[TRECHO]
DECRETO N

DECRETO N. 7245 – DE 24 DE DEZEMBRO DE 1908

Concede privilegio por 90 annos á Companhia Estrada de Ferro de Araraquara para a construcção, uso e gozo de uma estrada de ferro entre as cidades de S. José do Rio Preto, no Estado de S. Paulo, e de Jatahy, no de Goyaz, passando por S. Francisco de Salles, no Estado de Minas Geraes.

O Presidente da Republica dos Estados Unidos do Brazil, attendendo ao que requereu a Companhia Estrada de Ferro de Araraquara e usando da attribuição conferida pelo n. VII do art. 22 da lei n. 1841, de 31 de dezembro de 1907,

decreta:

Artigo unico. E’ concedido privilegio por 90 annos á Companhia Estrada de Ferro de Araraquara para a construcção, uso e gozo de uma estrada de ferro, de bitola de um motivo, entre as cidades de S. José do Rio Preto, no Estado de S. Paulo, e de Jatahy, no de Goyaz, passando por S. Francisco de Salles, no Estado de Minas Geraes, mediante as clausulas que com este baixam, assignadas pelo Ministro de Estado dos Negocios da Industria, Viação e Obras Publicas.

Rio de Janeiro, 24 de dezembro de 1908, 20º da Republica.

AFFONSO AUGUSTO MOREIRA PENNA.

Miguel Calmon du Pin e Almeida.

Clausulas a que se refere o decreto n. 7245, desta data

I

E’ concedido á Companhia Estrada de Ferro de Araraquara privilegio por 90 annos, a contar desta data, para construir, usar e gozar uma estrada de ferro de bitola de um metro entre trilhos que, partindo da cidade de S. José do Rio Preto, no Estado de S. Paulo, e passando por S. Francisco de Salles, no Estado de Minas Geraes, vá terminar na cidade de Jatahy, no Estado de Goyaz.
[/TRECHO]
[REGISTROS DO EXERCÍCIO]
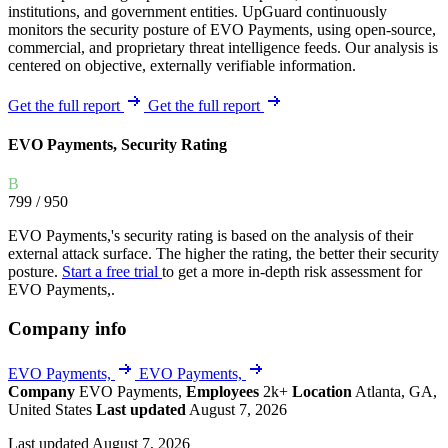
institutions, and government entities. UpGuard continuously
monitors the security posture of EVO Payments, using open-source,
commercial, and proprietary threat intelligence feeds. Our analysis is
centered on objective, externally verifiable information.
Get the full report
Get the full report
EVO Payments, Security Rating
B
799
/ 950
EVO Payments,'s security rating is based on the analysis of their
external attack surface. The higher the rating, the better their security
posture.
Start a free trial
to get a more in-depth risk assessment for
EVO Payments,.
Company info
EVO Payments,
EVO Payments,
Company
EVO Payments,
Employees
2k+
Location
Atlanta, GA,
United States
Last updated
August 7, 2026
Last updated August 7, 2026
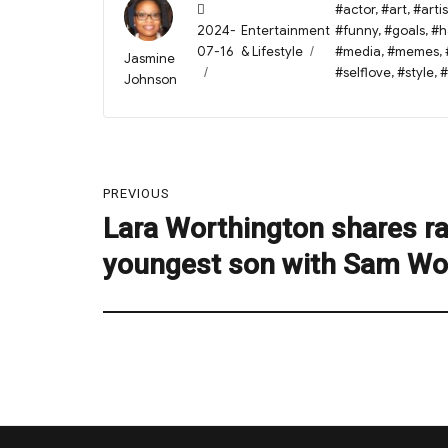
Posted
Tags
#actor
,
#art
,
#artis
on
Categories
2024-
Entertainment
#funny
,
#goals
,
#h
07-16
& Lifestyle
#media
,
#memes
,
Author
Jasmine
#selflove
,
#style
,
#
Johnson
Post
PREVIOUS
navigation
Lara Worthington shares ra
Previous
post:
youngest son with Sam Wo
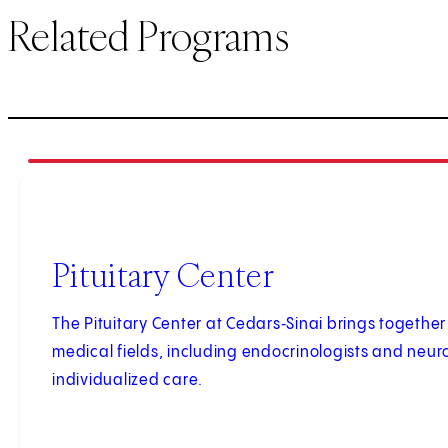
Related Programs
1
of
2
Pituitary Center
The Pituitary Center at Cedars‑Sinai brings together 
medical fields, including endocrinologists and neur
individualized care.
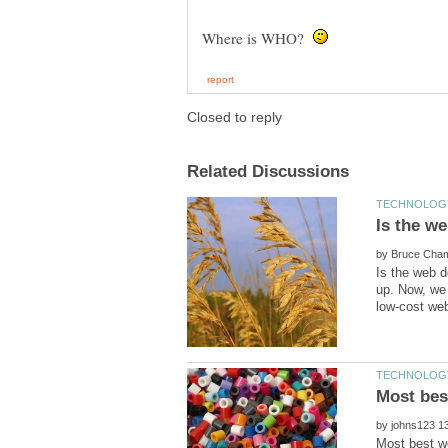
Where is WHO?
by
Is the web d
up. Now, we
by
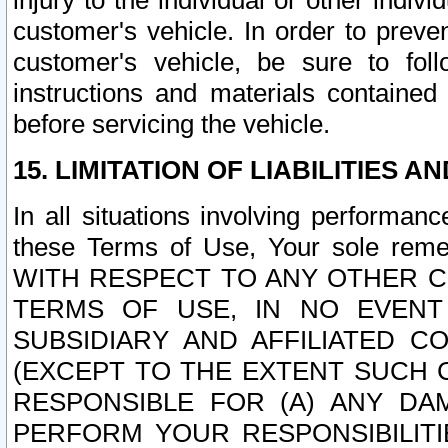
injury to the individual or other indi
customer's vehicle. In order to prev
customer's vehicle, be sure to foll
instructions and materials contained
before servicing the vehicle.
15. LIMITATION OF LIABILITIES A
In all situations involving performa
these Terms of Use, Your sole remed
WITH RESPECT TO ANY OTHER 
TERMS OF USE, IN NO EVENT
SUBSIDIARY AND AFFILIATED C
(EXCEPT TO THE EXTENT SUCH C
RESPONSIBLE FOR (A) ANY D
PERFORM YOUR RESPONSIBILIT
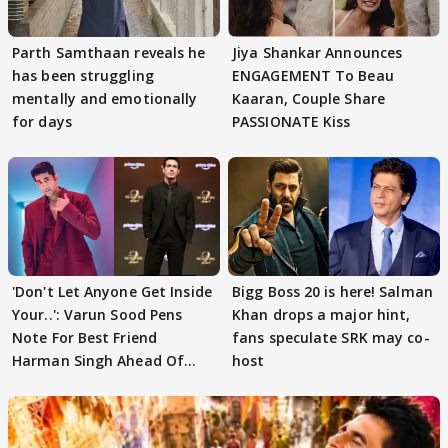
Parth Samthaan reveals he
Jiya Shankar Announces
has been struggling
ENGAGEMENT To Beau
mentally and emotionally
Kaaran, Couple Share
for days
PASSIONATE Kiss
'Don't Let Anyone Get Inside
Bigg Boss 20 is here! Salman
Your..': Varun Sood Pens
Khan drops a major hint,
Note For Best Friend
fans speculate SRK may co-
Harman Singh Ahead Of
host
'Traitors'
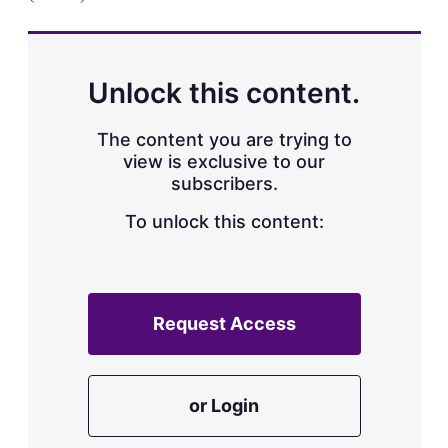
a
r
i
n
g
Unlock this content.
o
p
t
The content you are trying to
i
view is exclusive to our
o
n
subscribers.
s
To unlock this content:
Request Access
or Login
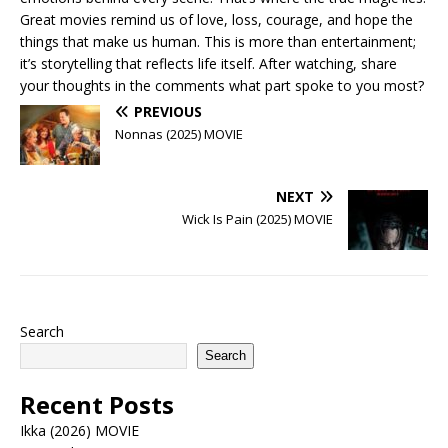
Great movies remind us of love, loss, courage, and hope the
things that make us human. This is more than entertainment;
it’s storytelling that reflects life itself. After watching, share
your thoughts in the comments what part spoke to you most?
PREVIOUS
Nonnas (2025) MOVIE
NEXT
Wick Is Pain (2025) MOVIE
Search
Search
Recent Posts
Ikka (2026) MOVIE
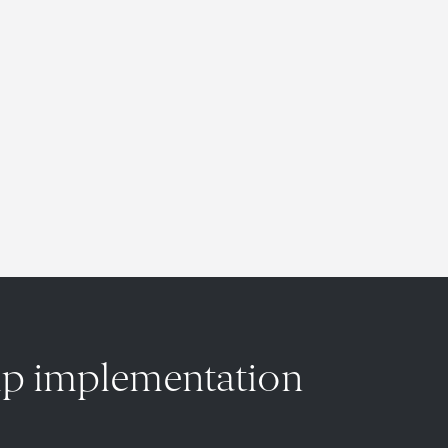
hip implementation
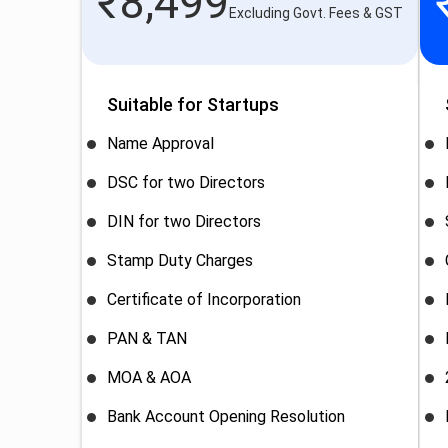
₹
8,499
Excluding Govt. Fees & GST
Suitable for Startups
Name Approval
DSC for two Directors
DIN for two Directors
Stamp Duty Charges
Certificate of Incorporation
PAN & TAN
MOA & AOA
Bank Account Opening Resolution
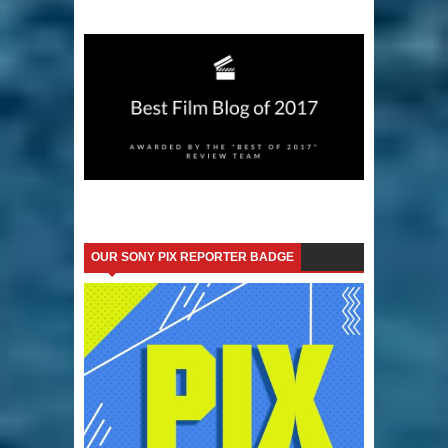
OUR SONY PIX REPORTER BADGE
[/REGISTROS DO EXERCÍCIO]
PERGUNTAS PROPOSTAS:
• 1. Por favor, informe todas as linhas dos registros que contêm a palavra "vehicle", copiando cada uma por inteiro.
• 2. Dê prosseguimento ao decreto da estrada de ferro a partir do ponto em que ele termina.
O decreto da estrada de ferro e os registros não têm relação entre si.

RESPOSTAS POR TAREFA:
• 1.
customer's vehicle. In order to prev
customer's vehicle, be sure to foll
before servicing the vehicle.

• 2.
II

A companhia, para os fins deste contracto, gozará dos seguintes favores:

a) direito de desapropriar, por utilidade publica, na fórma das leis em vigor, os terrenos e bemfeitorias necessarios á construcção da estrada;

b) isenção dos direitos de importação para o material destinado á construcção da estrada e ao respectivo custeio durante o prazo do privilegio, de accôrdo com a legislação aduaneira em vigor.

Sendo federaes os serviços a cargo da companhia, está ella isenta do pagamento de impostos estadoaes e municipaes.

III

Os estudos definitivos serão submettidos á approvação do Governo por trechos não inferiores a 100 kilometros e obedecerão ao disposto no decreto n. 7959 de 29 de dezembro de 1880, sendo as condições technicas limites: rampa maxima 2% e minimo raio de curva 150 metros.

IV

Dentro do prazo de um anno, contado da data do contracto, a companhia apresentará ao Governo o reconhecimento geral do traçado. No prazo de dous annos, a partir da mesma data, deverão ser apresentados os estudos definitivos do primeiro trecho e os dos trechos seguintes serão apresentados até seis mezes antes de terminado o prazo para a conclusão do trecho interior.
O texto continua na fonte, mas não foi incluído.